Au contraire, ce type de réponse finit par  irriter et  faire comprendre qu'on nous prend pour des imbéciles. 

Bien sûr, il y a également des cas où ceux qui soumettent des projets ne sont manifestement pas à la hauteur,  et, là encore,  leurs insuffisances apparaissent très clairement en lisant simplement les mots écrits. Quand on confond food  security et food safety  par exemple, cela montre que l'on ne sait pas que le premier désigne la question de produire à suffisance pour nourrir l'humanité et le second désigne la sécurité sanitaire des aliments. 

Et évidemment, quand les proposant cumulent les défauts, alors il y a lieu de ne pas perdre trop son temps en évaluant leur document et il faut les renvoyer à leurs projets :  il serait idiot de passer plus de temps à faire les évaluations qu'il n'en ont passé à faire leurs projets insuffisants. Au travail ! 

dimanche 8 juin 2025

Encore, à propos de "recherche"

 
Le mot recherche est une plaie, en quelque sorte,  parce que tout le monde le met à sa sauce : 

- les artistes font de la recherche, mais de la recherche artistique, 

-  les scientifiques font de la recherche mais de la recherche scientifique ; 

- et  dans l'industrie, les techniciens et les ingénieurs sont également de la recherche, en général technologique 

-  les enseignants, s'ils font bien leur métier sont sans cesse en position de recherche didactique

- etc. 

Bien sûr, je vois la différence entre la pratique et la conceptualisation.
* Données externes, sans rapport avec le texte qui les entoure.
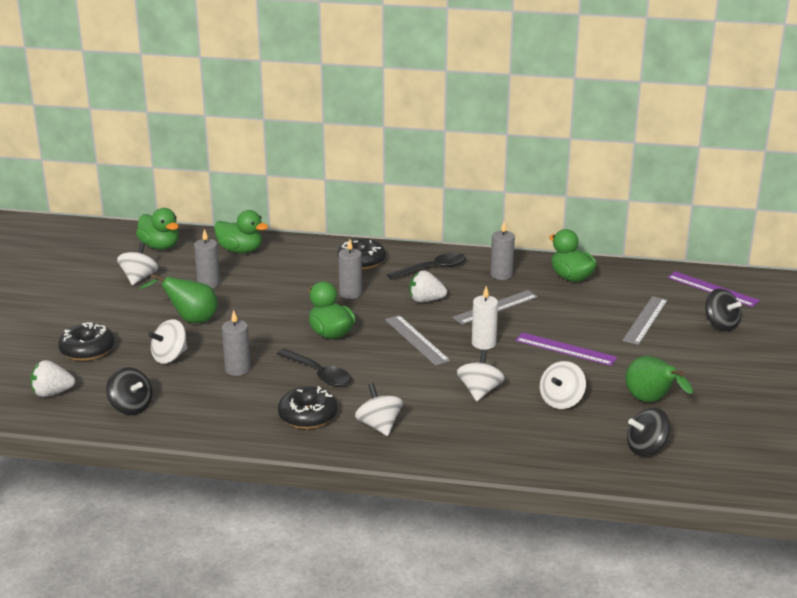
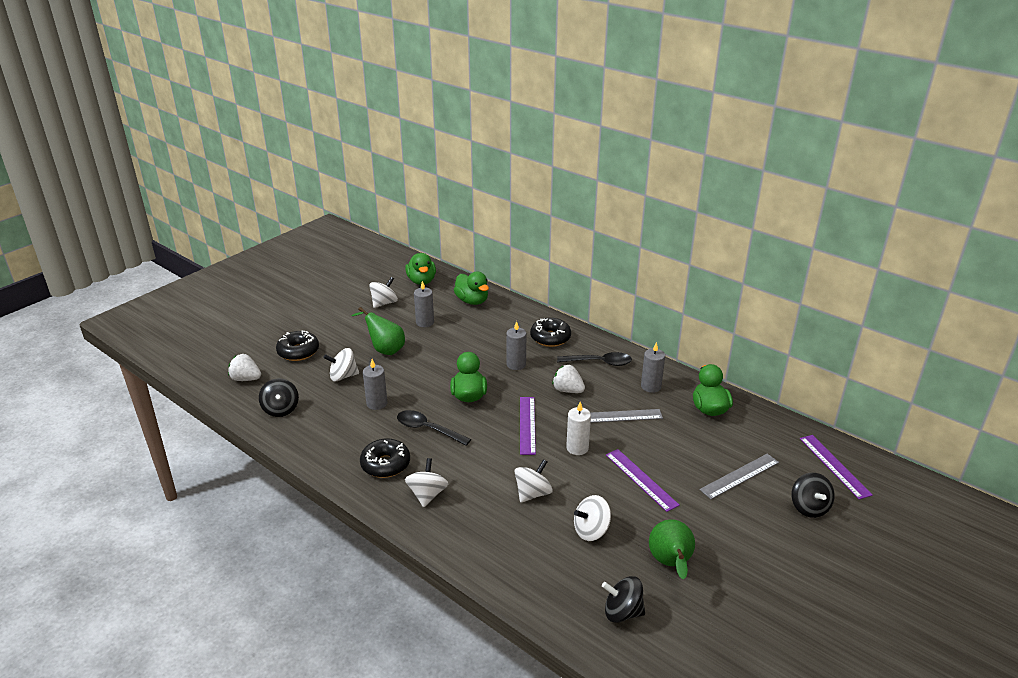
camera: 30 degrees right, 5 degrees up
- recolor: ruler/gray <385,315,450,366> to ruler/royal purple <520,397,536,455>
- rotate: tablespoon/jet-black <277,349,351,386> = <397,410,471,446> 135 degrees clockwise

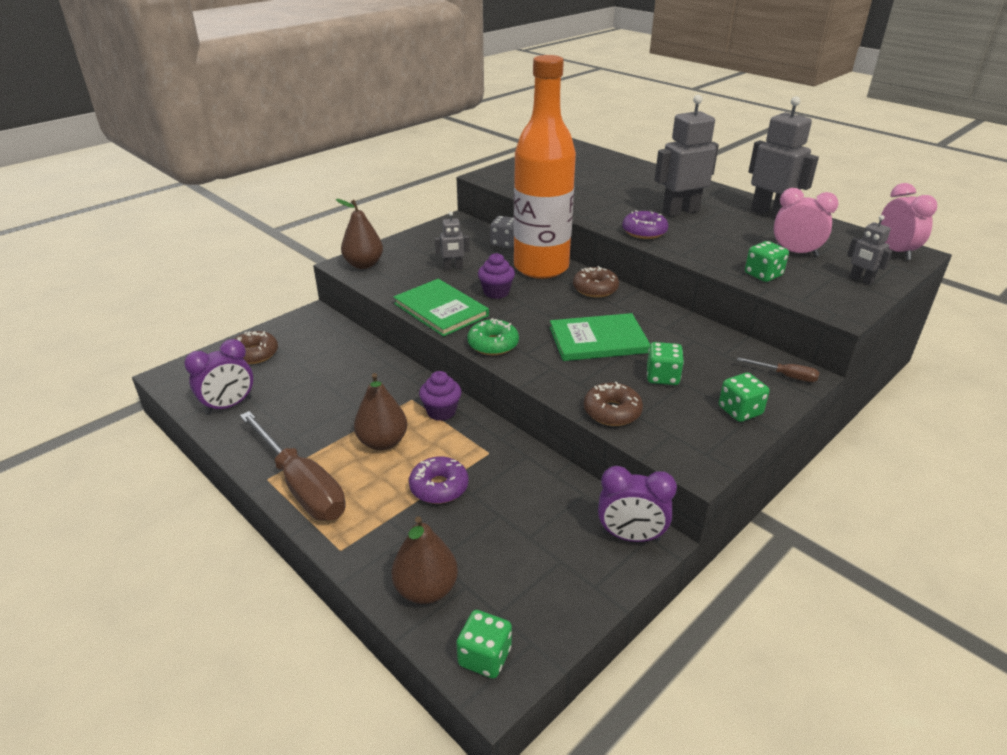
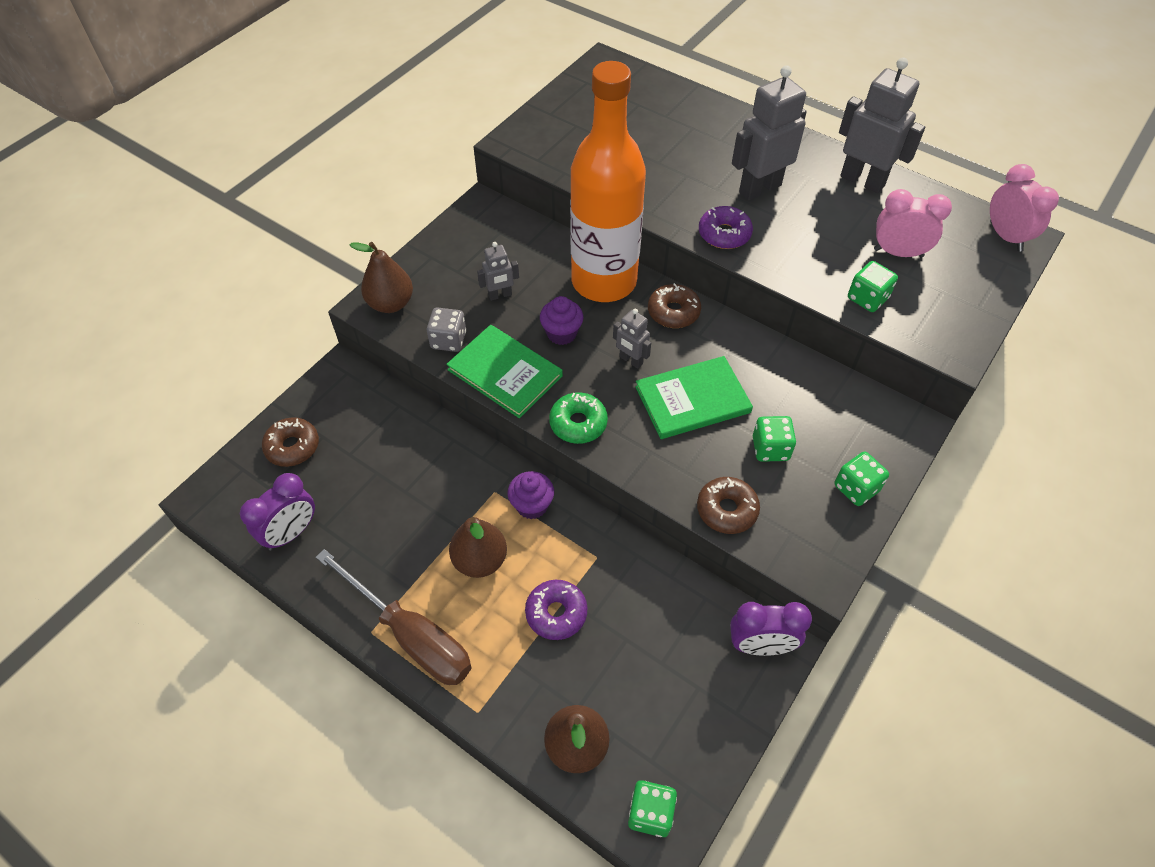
camera: 10 degrees left, 20 degrees up
- delete: hand screwdriver/dark brown <737,357,819,382>
- move: game die/gray <490,216,514,248> to <427,307,466,352>
- move: robot figure/gray <847,215,892,285> to <613,309,651,369>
Un médecin qui soigne bien ses patients a une bonne pratique et, s'il fait bien cette pratique, c'est qu'il se fonde sur des concepts qu'il manie clairement.
Inversement, l'activité de conceptualisation qu'il peut faire serait en quelque sorte gâchée s'il ne publiait pas des textes où il décrirait cette conceptualisation. Bien sûr, il peut la garder pour lui-même, pour améliorer sa pratique. En tout cas, il est en position de recherche technologique puisque la médecine est une pratique,  donc une technique ,ainsi que l'avait  très bien observé le grand physiologiste Claude Bernard.

Mais je reviens au mot recherche en restant maintenant dans ce domaine de la médecine : ce même Claude Bernard, qui expliquait que la médecine était une technique, a bien observé que la recherche clinique était une recherche technologique, et que la science, la recherche scientifique correspondant à la médecine avait pour nom la physiologie. 

Dans le champ voisin de la pharmacie, il y a des recherches de médicaments : c'est de la recherche appliquée donc, et cela correspond à la recherche technologique. La recherche scientifique, pour la pharmacie, correspond manifestement à des études de biochimie ou de chimie fondamentale.
Et, en passant, on observera que s'il y a de la recherche appliquée, il ne peut y avoir de science appliquée !

Et l'ingénierie dans tout cela ? Il y a également là une technique et une technologie c'est-à-dire une pratique et une recherche. Mais pas une recherche scientifique.